An annual report on children and armed conflict issued by the U.N. Secretary General said that the United Nations in 2014 documented the recruitment and use of 68 children by the Afghan National Police and armed groups, a decline from 97 in 2013. (The report said the numbers are almost certainly underreported.) Nearly 260 boys were held in juvenile rehabilitation centers for association with armed groups.
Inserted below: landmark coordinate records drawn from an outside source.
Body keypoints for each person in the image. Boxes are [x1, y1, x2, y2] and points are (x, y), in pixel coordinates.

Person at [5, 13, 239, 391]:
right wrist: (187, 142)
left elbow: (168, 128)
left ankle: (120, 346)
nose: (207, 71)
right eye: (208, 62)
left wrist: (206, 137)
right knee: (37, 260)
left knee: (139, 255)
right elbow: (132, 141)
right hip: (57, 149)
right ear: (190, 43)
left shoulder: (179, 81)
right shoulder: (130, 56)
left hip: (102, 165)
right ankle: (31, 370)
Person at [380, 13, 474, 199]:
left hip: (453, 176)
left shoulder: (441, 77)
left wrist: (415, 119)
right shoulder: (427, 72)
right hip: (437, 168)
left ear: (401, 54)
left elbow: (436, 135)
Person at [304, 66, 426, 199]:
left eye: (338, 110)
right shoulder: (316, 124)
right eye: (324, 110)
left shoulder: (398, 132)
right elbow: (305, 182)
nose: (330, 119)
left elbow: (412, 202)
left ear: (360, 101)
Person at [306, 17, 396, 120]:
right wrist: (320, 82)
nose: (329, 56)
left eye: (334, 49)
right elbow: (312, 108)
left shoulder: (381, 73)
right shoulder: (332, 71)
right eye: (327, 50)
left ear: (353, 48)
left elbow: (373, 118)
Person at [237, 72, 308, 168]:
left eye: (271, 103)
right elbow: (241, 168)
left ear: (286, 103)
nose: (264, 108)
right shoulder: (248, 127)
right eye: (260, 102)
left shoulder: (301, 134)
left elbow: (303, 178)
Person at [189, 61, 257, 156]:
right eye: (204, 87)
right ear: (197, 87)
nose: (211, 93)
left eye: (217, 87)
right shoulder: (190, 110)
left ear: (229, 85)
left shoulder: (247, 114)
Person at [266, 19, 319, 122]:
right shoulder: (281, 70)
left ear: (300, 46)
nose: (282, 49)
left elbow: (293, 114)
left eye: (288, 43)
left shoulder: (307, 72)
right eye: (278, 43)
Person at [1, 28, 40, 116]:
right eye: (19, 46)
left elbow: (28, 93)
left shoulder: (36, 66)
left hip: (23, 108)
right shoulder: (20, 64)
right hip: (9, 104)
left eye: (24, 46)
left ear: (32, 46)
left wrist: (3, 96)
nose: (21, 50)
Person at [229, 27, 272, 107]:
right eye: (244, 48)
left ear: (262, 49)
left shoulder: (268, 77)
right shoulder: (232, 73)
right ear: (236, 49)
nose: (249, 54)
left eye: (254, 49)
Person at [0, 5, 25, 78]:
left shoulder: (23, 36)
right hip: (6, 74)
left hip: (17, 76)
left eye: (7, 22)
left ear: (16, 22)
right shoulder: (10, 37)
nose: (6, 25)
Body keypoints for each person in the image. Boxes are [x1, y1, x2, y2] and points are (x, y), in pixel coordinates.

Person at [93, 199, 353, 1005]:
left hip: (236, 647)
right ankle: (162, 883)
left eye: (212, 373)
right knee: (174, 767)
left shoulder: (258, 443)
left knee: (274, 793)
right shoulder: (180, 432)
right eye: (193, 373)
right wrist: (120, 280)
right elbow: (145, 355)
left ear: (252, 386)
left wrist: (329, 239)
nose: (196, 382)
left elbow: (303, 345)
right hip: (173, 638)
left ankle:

“It is nearly impossible to provide authoritative figures for the number of child soldiers worldwide today — all numbers we quote are estimates, and even estimates are not available for all situations of conflict,” said Nick Scarborough, administrative officer of Child Soldiers International. “However, the fact that seven national armies and 50 armed groups are listed by the U.N. Secretary General as parties that recruit and use children points to the persistence and severity of the violation.”
The Pinocchio Test
This is yet another example of a “zombie statistic” that detracts from the cause it is supposed to assist. With good intentions, an estimate was produced to help explain the scope of the problem — and to rally public awareness. Yet very quickly the figure was abandoned by experts in the field. And yet it continues to be cited as if it were an actual fact, in part because of outdated material circulating on the Internet. Even though the UNICEF report in 2007 noted the figure was no longer valid, a UNICEF fact sheet with the 300,000-number remained on the Internet until 2016, when it was discovered by The Fact Checker.
UNICEF’s quick response to our concerns is to be applauded. But anyone who keeps using “300,000 child soldiers” deserves Four Pinocchios. Advocates who call attention to this serious problem should not have their efforts undercut by fishy data.